Exercise instructions: Repeat the data exactly, leaving out any image.

─── Records for processing

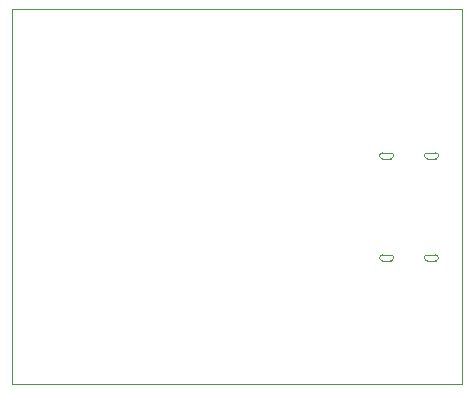
<source format=gbr>
%TF.GenerationSoftware,KiCad,Pcbnew,(5.1.6-0-10_14)*%
%TF.CreationDate,2020-10-03T02:43:04-05:00*%
%TF.ProjectId,usbc-power,75736263-2d70-46f7-9765-722e6b696361,rev?*%
%TF.SameCoordinates,Original*%
%TF.FileFunction,Profile,NP*%
%FSLAX46Y46*%
G04 Gerber Fmt 4.6, Leading zero omitted, Abs format (unit mm)*
G04 Created by KiCad (PCBNEW (5.1.6-0-10_14)) date 2020-10-03 02:43:04*
%MOMM*%
%LPD*%
G01*
G04 APERTURE LIST*
%TA.AperFunction,Profile*%
%ADD10C,0.050000*%
%TD*%
%TA.AperFunction,Profile*%
%ADD11C,0.100000*%
%TD*%
G04 APERTURE END LIST*
D10*
X119380000Y-68580000D02*
X120650000Y-68580000D01*
X119380000Y-69850000D02*
X119380000Y-68580000D01*
X119380000Y-100330000D02*
X119380000Y-99060000D01*
X120650000Y-100330000D02*
X119380000Y-100330000D01*
X157480000Y-99060000D02*
X157480000Y-100330000D01*
X157480000Y-68580000D02*
X157480000Y-69850000D01*
X119380000Y-69850000D02*
X119380000Y-99060000D01*
X157480000Y-68580000D02*
X120650000Y-68580000D01*
X120650000Y-100330000D02*
X157480000Y-100330000D01*
X157480000Y-99060000D02*
X157480000Y-69850000D01*
D11*
%TO.C,J1*%
X155280000Y-80730000D02*
X154580000Y-80730000D01*
X154580000Y-81230000D02*
X155280000Y-81230000D01*
X155280000Y-89370000D02*
X154580000Y-89370000D01*
X154580000Y-89870000D02*
X155280000Y-89870000D01*
X151480000Y-80730000D02*
X150780000Y-80730000D01*
X150780000Y-81230000D02*
X151480000Y-81230000D01*
X151480000Y-89370000D02*
X150780000Y-89370000D01*
X150780000Y-89870000D02*
X151480000Y-89870000D01*
X151480000Y-89870000D02*
G75*
G03*
X151730000Y-89620000I0J250000D01*
G01*
X151730000Y-89620000D02*
G75*
G03*
X151480000Y-89370000I-250000J0D01*
G01*
X150780000Y-89370000D02*
G75*
G03*
X150530000Y-89620000I0J-250000D01*
G01*
X150530000Y-89620000D02*
G75*
G03*
X150780000Y-89870000I250000J0D01*
G01*
X151480000Y-81230000D02*
G75*
G03*
X151730000Y-80980000I0J250000D01*
G01*
X151730000Y-80980000D02*
G75*
G03*
X151480000Y-80730000I-250000J0D01*
G01*
X150780000Y-80730000D02*
G75*
G03*
X150530000Y-80980000I0J-250000D01*
G01*
X150530000Y-80980000D02*
G75*
G03*
X150780000Y-81230000I250000J0D01*
G01*
X155280000Y-89870000D02*
G75*
G03*
X155530000Y-89620000I0J250000D01*
G01*
X155530000Y-89620000D02*
G75*
G03*
X155280000Y-89370000I-250000J0D01*
G01*
X154580000Y-89370000D02*
G75*
G03*
X154330000Y-89620000I0J-250000D01*
G01*
X154330000Y-89620000D02*
G75*
G03*
X154580000Y-89870000I250000J0D01*
G01*
X155280000Y-81230000D02*
G75*
G03*
X155530000Y-80980000I0J250000D01*
G01*
X155530000Y-80980000D02*
G75*
G03*
X155280000Y-80730000I-250000J0D01*
G01*
X154580000Y-80730000D02*
G75*
G03*
X154330000Y-80980000I0J-250000D01*
G01*
X154330000Y-80980000D02*
G75*
G03*
X154580000Y-81230000I250000J0D01*
G01*
%TD*%
M02*

</source>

──────

Reply:
<source format=gbr>
%TF.GenerationSoftware,KiCad,Pcbnew,(5.1.6-0-10_14)*%
%TF.CreationDate,2020-10-03T02:43:04-05:00*%
%TF.ProjectId,usbc-power,75736263-2d70-46f7-9765-722e6b696361,rev?*%
%TF.SameCoordinates,Original*%
%TF.FileFunction,Profile,NP*%
%FSLAX46Y46*%
G04 Gerber Fmt 4.6, Leading zero omitted, Abs format (unit mm)*
G04 Created by KiCad (PCBNEW (5.1.6-0-10_14)) date 2020-10-03 02:43:04*
%MOMM*%
%LPD*%
G01*
G04 APERTURE LIST*
%TA.AperFunction,Profile*%
%ADD10C,0.050000*%
%TD*%
%TA.AperFunction,Profile*%
%ADD11C,0.100000*%
%TD*%
G04 APERTURE END LIST*
D10*
X119380000Y-68580000D02*
X120650000Y-68580000D01*
X119380000Y-69850000D02*
X119380000Y-68580000D01*
X119380000Y-100330000D02*
X119380000Y-99060000D01*
X120650000Y-100330000D02*
X119380000Y-100330000D01*
X157480000Y-99060000D02*
X157480000Y-100330000D01*
X157480000Y-68580000D02*
X157480000Y-69850000D01*
X119380000Y-69850000D02*
X119380000Y-99060000D01*
X157480000Y-68580000D02*
X120650000Y-68580000D01*
X120650000Y-100330000D02*
X157480000Y-100330000D01*
X157480000Y-99060000D02*
X157480000Y-69850000D01*
D11*
%TO.C,J1*%
X155280000Y-80730000D02*
X154580000Y-80730000D01*
X154580000Y-81230000D02*
X155280000Y-81230000D01*
X155280000Y-89370000D02*
X154580000Y-89370000D01*
X154580000Y-89870000D02*
X155280000Y-89870000D01*
X151480000Y-80730000D02*
X150780000Y-80730000D01*
X150780000Y-81230000D02*
X151480000Y-81230000D01*
X151480000Y-89370000D02*
X150780000Y-89370000D01*
X150780000Y-89870000D02*
X151480000Y-89870000D01*
X151480000Y-89870000D02*
G75*
G03*
X151730000Y-89620000I0J250000D01*
G01*
X151730000Y-89620000D02*
G75*
G03*
X151480000Y-89370000I-250000J0D01*
G01*
X150780000Y-89370000D02*
G75*
G03*
X150530000Y-89620000I0J-250000D01*
G01*
X150530000Y-89620000D02*
G75*
G03*
X150780000Y-89870000I250000J0D01*
G01*
X151480000Y-81230000D02*
G75*
G03*
X151730000Y-80980000I0J250000D01*
G01*
X151730000Y-80980000D02*
G75*
G03*
X151480000Y-80730000I-250000J0D01*
G01*
X150780000Y-80730000D02*
G75*
G03*
X150530000Y-80980000I0J-250000D01*
G01*
X150530000Y-80980000D02*
G75*
G03*
X150780000Y-81230000I250000J0D01*
G01*
X155280000Y-89870000D02*
G75*
G03*
X155530000Y-89620000I0J250000D01*
G01*
X155530000Y-89620000D02*
G75*
G03*
X155280000Y-89370000I-250000J0D01*
G01*
X154580000Y-89370000D02*
G75*
G03*
X154330000Y-89620000I0J-250000D01*
G01*
X154330000Y-89620000D02*
G75*
G03*
X154580000Y-89870000I250000J0D01*
G01*
X155280000Y-81230000D02*
G75*
G03*
X155530000Y-80980000I0J250000D01*
G01*
X155530000Y-80980000D02*
G75*
G03*
X155280000Y-80730000I-250000J0D01*
G01*
X154580000Y-80730000D02*
G75*
G03*
X154330000Y-80980000I0J-250000D01*
G01*
X154330000Y-80980000D02*
G75*
G03*
X154580000Y-81230000I250000J0D01*
G01*
%TD*%
M02*

</source>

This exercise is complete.